The sun isn’t up yet as I enter these words onto my keyboard on Remembrance Day. The day is meant as a time of reflection. Though I had issues with my father who was anything but a good father, I do recognise that life hadn’t dealt him a fair hand either. He was a child in the dirty thirties, found himself a father when he was only eighteen when he joined the military to take part in the Korean War. He was injured there but thankfully survived and returned home. He was a wounded warrior in many ways.

Those wounds coloured the remainder of his life. Why did he go to war when there was a child at home and another on the way? Only he knew, if even he knew. Before he died in a veterans’ hospital, we had reconciled. My anger had been spent and I felt nothing but sadness for what we had both lost over the years. He was my father and I loved him just because of that. And I know, in his own way, he loved me as well.

Being wounded by life seems to be a natural condition. We don’t need wars to be wounded. The effect on the human psyche is the same whether the wounds are physical or mental. Everyone is wounded, though not all know this. The wounding begins not long after birth, a necessary wounding so that a dependent baby eventually becomes an independent adult. Have you ever wondered why those who appear to have everything going for them – a good family, education, wealth, health, and the respect and love of others – why they suffer? It doesn’t make sense that these golden people get divorced, become alcoholics and/or drug addicts, and sink into the darker regions.

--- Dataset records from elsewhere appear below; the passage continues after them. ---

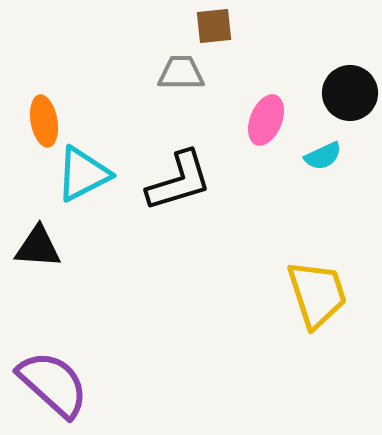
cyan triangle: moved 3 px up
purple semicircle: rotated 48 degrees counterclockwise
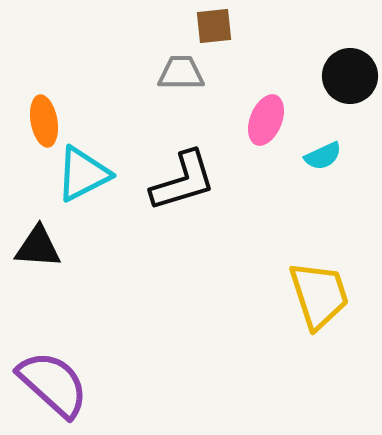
black circle: moved 17 px up
black L-shape: moved 4 px right
yellow trapezoid: moved 2 px right, 1 px down
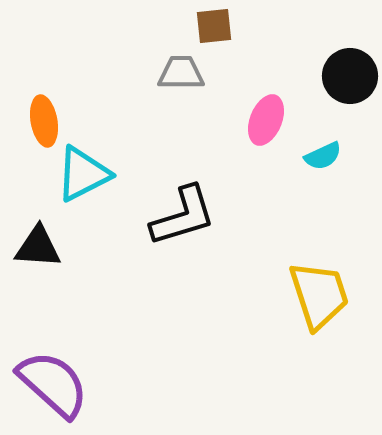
black L-shape: moved 35 px down
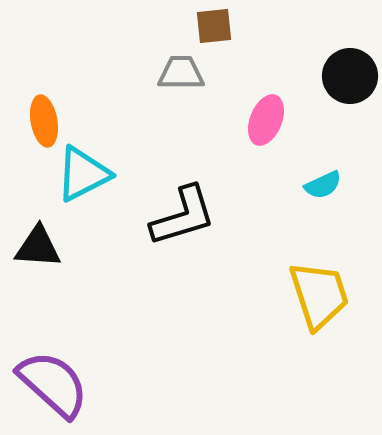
cyan semicircle: moved 29 px down
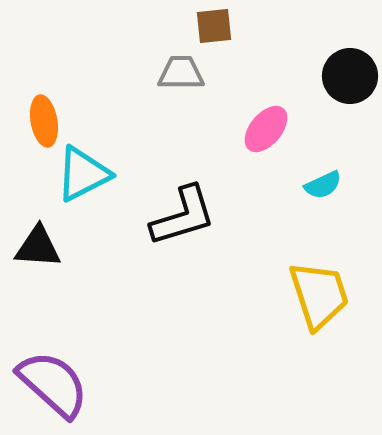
pink ellipse: moved 9 px down; rotated 18 degrees clockwise
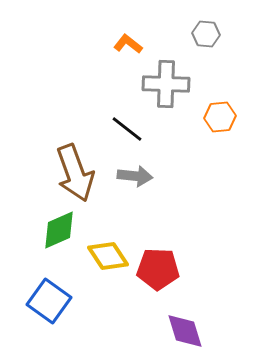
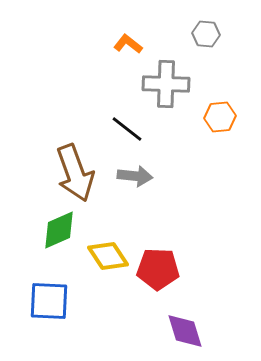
blue square: rotated 33 degrees counterclockwise
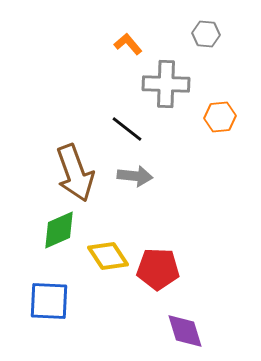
orange L-shape: rotated 12 degrees clockwise
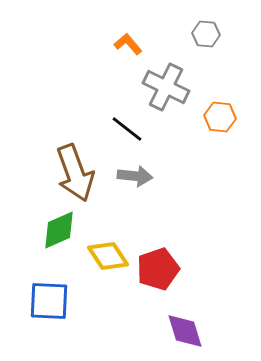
gray cross: moved 3 px down; rotated 24 degrees clockwise
orange hexagon: rotated 12 degrees clockwise
red pentagon: rotated 21 degrees counterclockwise
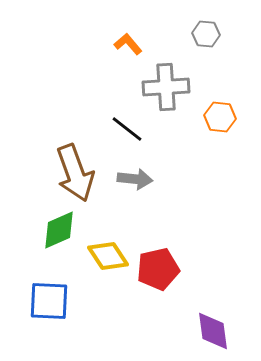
gray cross: rotated 30 degrees counterclockwise
gray arrow: moved 3 px down
red pentagon: rotated 6 degrees clockwise
purple diamond: moved 28 px right; rotated 9 degrees clockwise
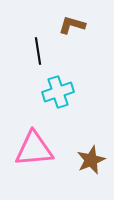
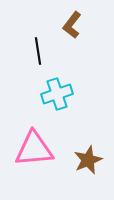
brown L-shape: rotated 68 degrees counterclockwise
cyan cross: moved 1 px left, 2 px down
brown star: moved 3 px left
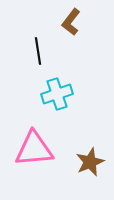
brown L-shape: moved 1 px left, 3 px up
brown star: moved 2 px right, 2 px down
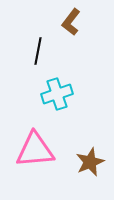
black line: rotated 20 degrees clockwise
pink triangle: moved 1 px right, 1 px down
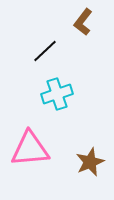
brown L-shape: moved 12 px right
black line: moved 7 px right; rotated 36 degrees clockwise
pink triangle: moved 5 px left, 1 px up
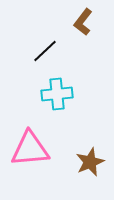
cyan cross: rotated 12 degrees clockwise
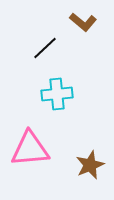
brown L-shape: rotated 88 degrees counterclockwise
black line: moved 3 px up
brown star: moved 3 px down
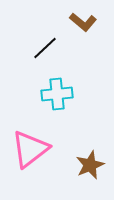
pink triangle: rotated 33 degrees counterclockwise
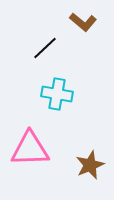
cyan cross: rotated 16 degrees clockwise
pink triangle: rotated 36 degrees clockwise
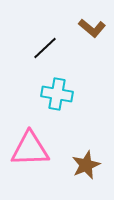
brown L-shape: moved 9 px right, 6 px down
brown star: moved 4 px left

Survival is what counts first, when one has been wounded. How one survives ranks second. Surviving comes first. Once physical survival has been achieved, the how becomes a series of choices one makes consciously or unconsciously over the rest of one’s life. Even “floating in the wind” rather than controlling to some degree the choices with which one is faced, is a choice. For some, such as myself, naturism was a choice, a choice that pulled me away from the brink of self-annihilation.

Like I said earlier, the first task is to survive, and yes, my survival was at risk. My wife, my children, and my grandchildren are glad that I chose life, a choice that I had to make a number of times over the decades from adolescence on. I imagine that others are also glad. Though it might not be evident to a person on the brink of extinction, one is never alone. Every survival has its impact, every death has its impact. Not all have a choice when it comes to surviving. Death on a battlefield, in a car, in a fire, etc., doesn’t exactly provide one with a choice.

However, if “will” allows for the choice between surviving or not, the choice to survive is a monumental task in itself. That task remains constant for those who have suffered the most. The will to survive despite one’s wounds are what heroes are made of. For all of his brokenness, my father was a hero.